As I read the songwriters rant this morning, there are three things that give me layers of added perspective:

First, when God first called Abraham (the patriarch of the Hebrew tribes and nations), He made it clear that the intent of making a nation of Abraham’s descendants was so that all the nations of the earth would be blessed through them, not destroyed.

Second, God had spoken to the Hebrews through the prophet Jeremiah warning them that the natural consequences of their sin and unfaithfulness would be Babylonian captivity through the Babylonian king, Nebuchadnezzar, to whom God referred through Jeremiah as “my servant.” It appears that the songwriter may have missed that.

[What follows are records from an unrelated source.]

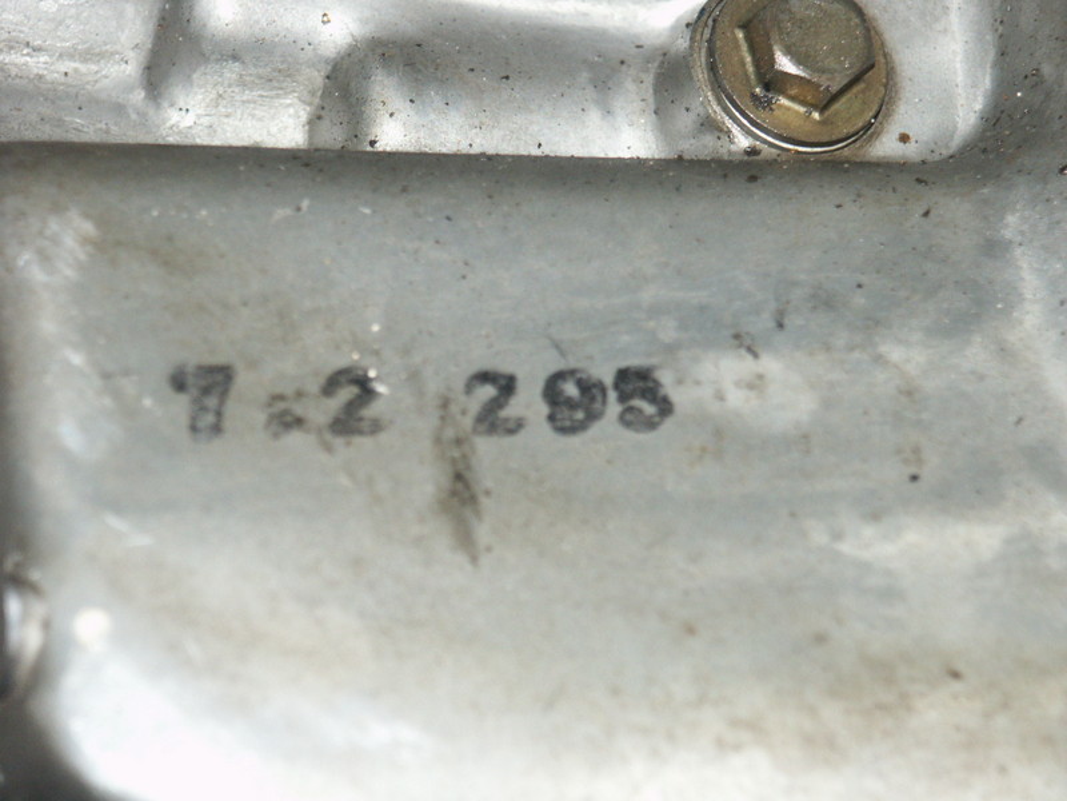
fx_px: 6165
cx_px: 534
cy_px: 400
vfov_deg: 7.4
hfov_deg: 9.9
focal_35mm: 200
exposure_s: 1/180
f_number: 3.5
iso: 200
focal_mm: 50.69
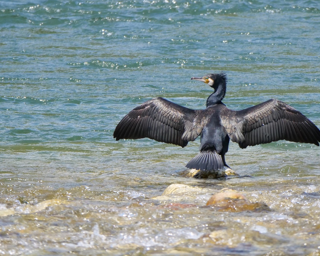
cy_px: 128
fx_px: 7899
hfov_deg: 2.3
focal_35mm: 834
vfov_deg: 1.9
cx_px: 166
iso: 800
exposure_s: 1/1600
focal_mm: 400
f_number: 6.3
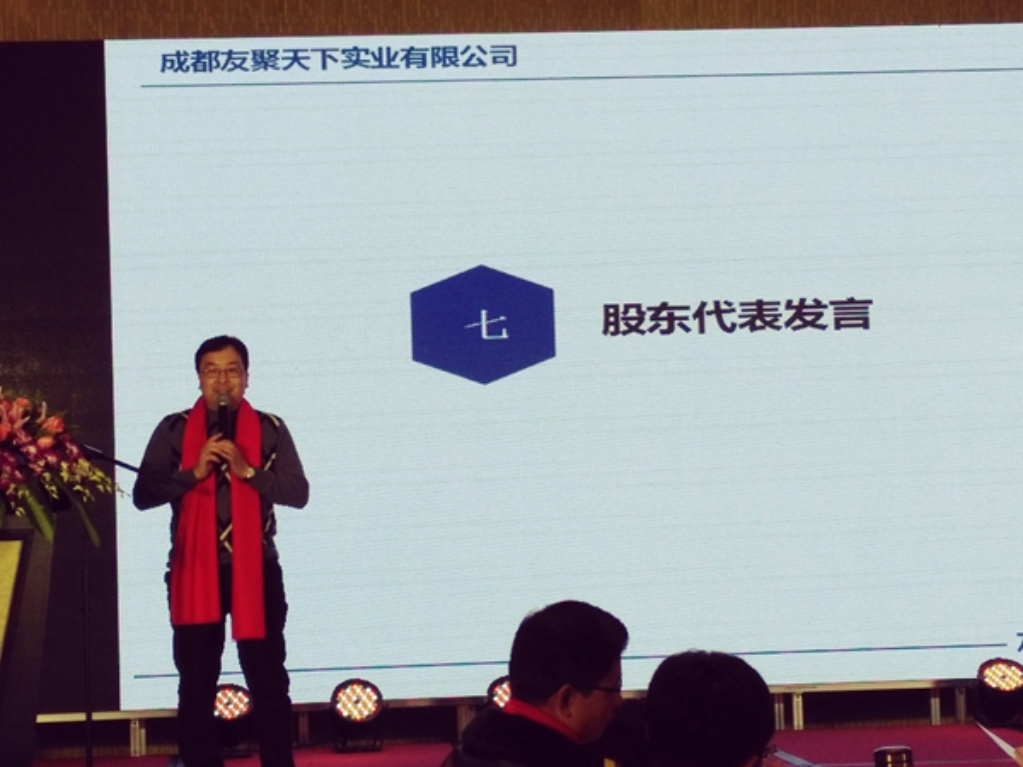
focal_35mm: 28
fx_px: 827
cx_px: 512
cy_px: 384
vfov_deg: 49.7
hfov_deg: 63.4
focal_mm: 2.96
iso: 169
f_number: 2
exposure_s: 1/120
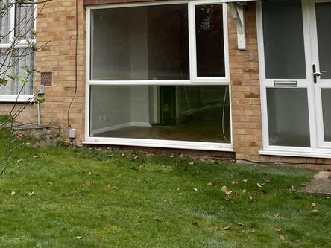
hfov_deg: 32.2
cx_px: 155
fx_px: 574
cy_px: -22
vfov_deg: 23.0
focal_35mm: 60
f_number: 1.8
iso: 32
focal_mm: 4.25
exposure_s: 1/199
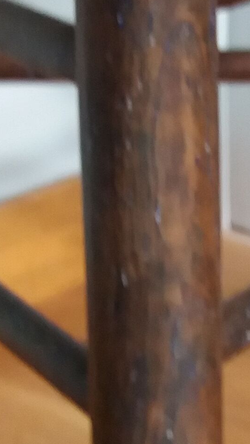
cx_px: 182
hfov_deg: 9.2
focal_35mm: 132
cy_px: 168
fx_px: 1555
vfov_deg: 16.2
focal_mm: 3.7
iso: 160
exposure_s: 1/17
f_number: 1.9
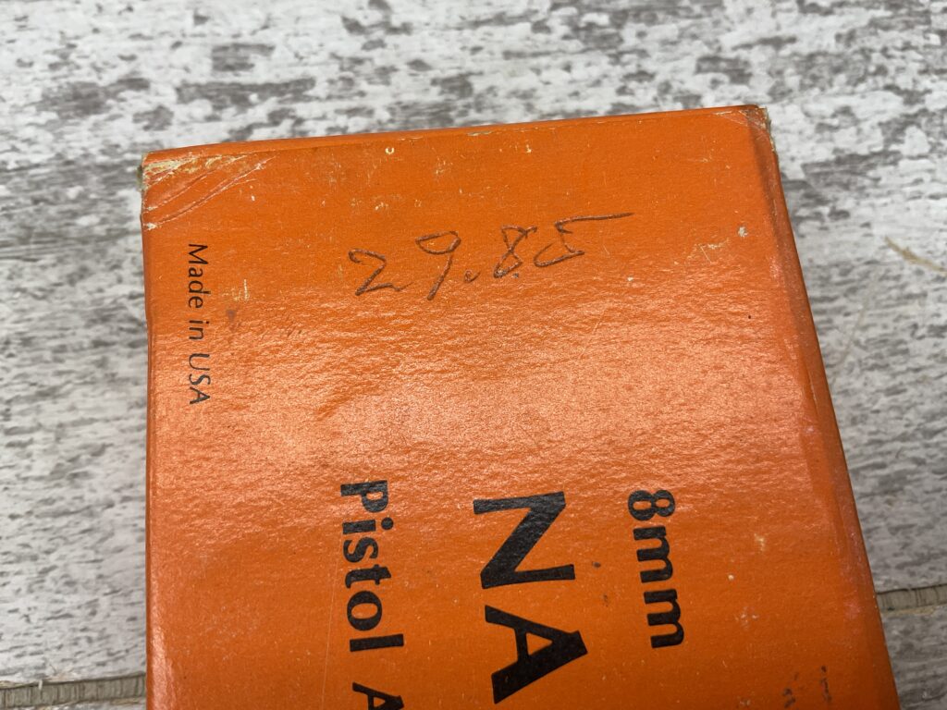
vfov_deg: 48.2
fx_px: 793
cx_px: 474
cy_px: 355
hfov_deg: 61.7
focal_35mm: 29
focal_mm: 3
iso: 16
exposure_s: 1/132
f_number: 1.8
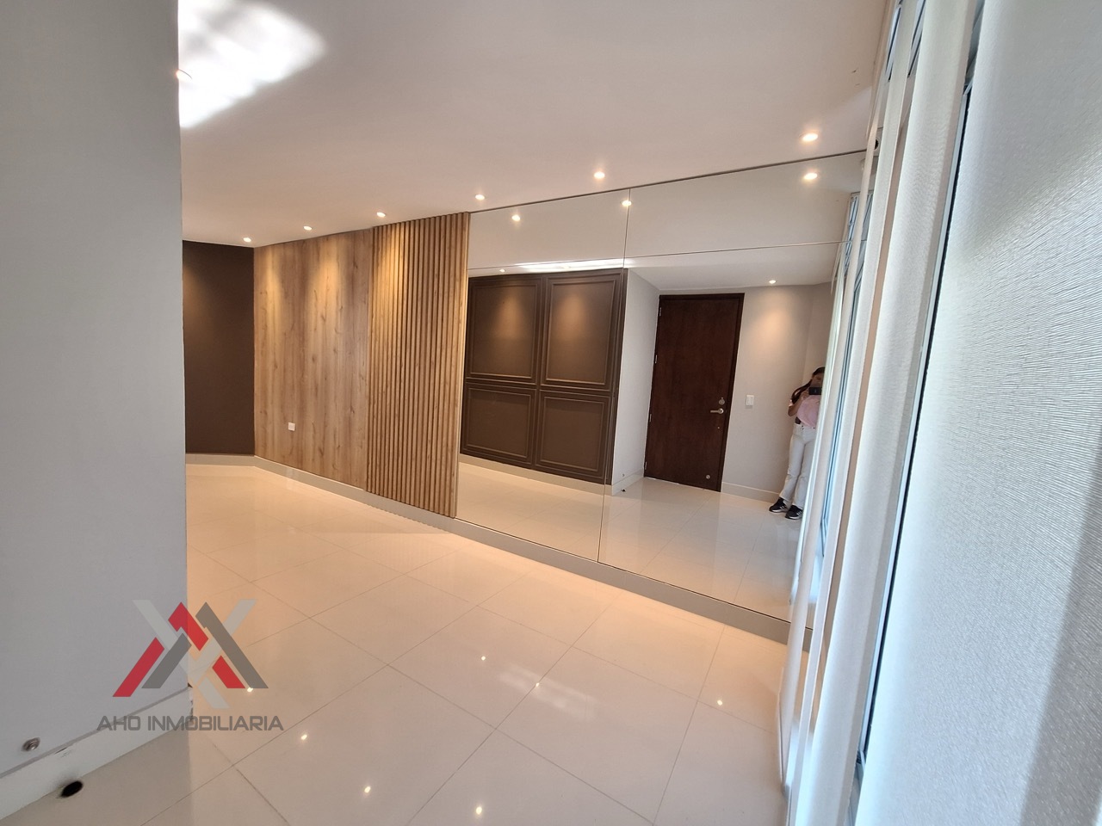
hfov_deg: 106.2
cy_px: 413
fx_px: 414
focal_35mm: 13
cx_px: 551
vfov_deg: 89.9
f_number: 2.2
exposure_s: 1/40
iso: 80
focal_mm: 1.74
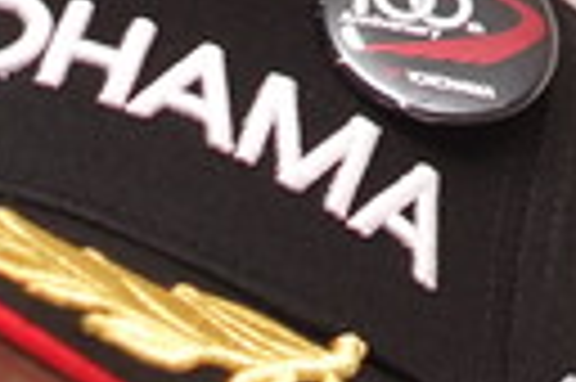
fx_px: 24257
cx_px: -198
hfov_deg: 1.4
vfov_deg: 0.9
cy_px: 1002
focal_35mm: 1518
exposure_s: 1/250
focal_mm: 180
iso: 400
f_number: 2.8
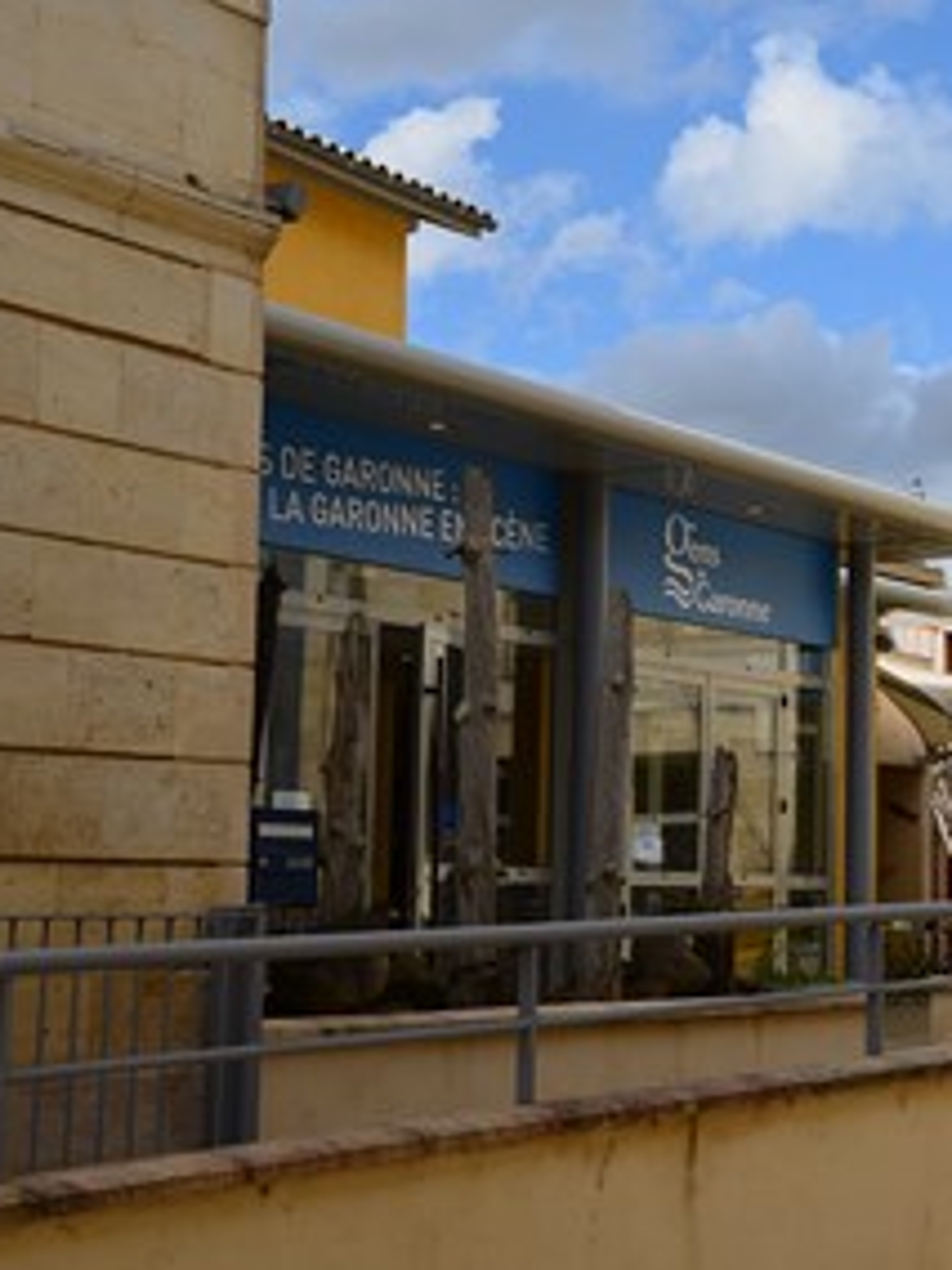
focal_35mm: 76
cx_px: 1077
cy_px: 588
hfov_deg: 18.6
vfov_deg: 25.7
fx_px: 2787
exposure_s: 1/160
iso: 100
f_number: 11
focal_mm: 30
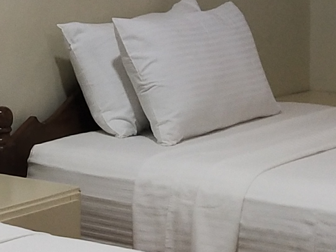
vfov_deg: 8.8
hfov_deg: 11.8
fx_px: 1621
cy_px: 6
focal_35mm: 167
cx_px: 45
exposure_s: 1/50
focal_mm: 3.95
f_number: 1.8
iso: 199
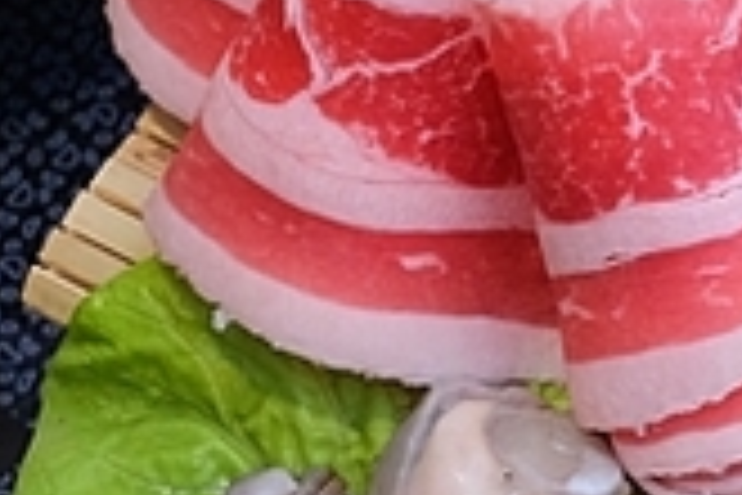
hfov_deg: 11.0
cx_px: 1079
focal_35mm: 180
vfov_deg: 7.6
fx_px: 3710
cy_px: 562
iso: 1250
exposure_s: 1/58
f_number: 5
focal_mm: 23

Third, I couldn’t help but read the songwriter’s plea for God to pay back their enemies “seven times” the contempt that their enemies had shown them, and think of the time Peter asked Jesus if he should forgive an enemy who wronged him “seven times.” Peter was trying to show Jesus that he was beginning to understand Jesus’ teaching. To the Hebrews, the number seven spiritually represented “completeness.” When the songwriter asked for “seven times” the vengeance it was a spiritual notion of “eye-for-an-eye” justice would be complete. Peter’s question assumed that forgiving an enemy seven times would be spiritually “complete” forgiveness. Jesus responds to Peter that a more correct equation for forgiveness in the economy of God’s Kingdom would be “seventy-times-seven.”

I come back to the songwriter of Psalm 79 with these three things in mind. The first time I read it, like most 21st century readers, I was taken back by the blood, gore, raw anger, and cries for holy vengeance. Now I see the song with a different perspective. I see a songwriter who is devastated and confused. I hear the crying out of a soul who has witnessed unspeakable things, and whose emotions can’t reasonably see any kind of larger perspective in the moment.

This morning I am reminded of what I discussed in my Wayfarer Weekend podcast, Time (Part 1). Humanity at the time of the ancient Hebrews was still very much in the early childhood stage of development. The songwriter is expressing his thoughts, emotions, and desires like a child desperately asking Santa for a real dinosaur for Christmas. Not just any dinosaur, a real T-Rex to put in the backyard.

Today’s psalm is another example of God honoring the need that we have as human beings of expressing our hearts and emotions in the moment, as we have them, no matter where we find ourselves in our spiritual development. As my spiritual journey has progressed, I’ve gotten better at processing my emotions and having very different conversations with God about circumstances than I did when I was a teenager, a young adult, a young husband, and a young father. It doesn’t invalidate the feelings and conversations I had back then. They were necessary for me to grow, learn, and mature in spirit.

In the quiet this morning, I’m identifying with the songwriter of Psalm 79, not affirming blood vengeance and “eye-for-an-eye-justice,” but affirming that it was where the songwriter was in that moment, just like I have had some rants and prayers along the journey that I’m kind of embarrassed think about now. This is a journey. I’m not who I was, And, I’m not yet who I will ultimately become in eternity. I’m just a wayfarer on the road of life, taking it one-step-at-a-time into a new work week.

For the record, Milo. No, you can’t have a real dinosaur. Sorry, buddy.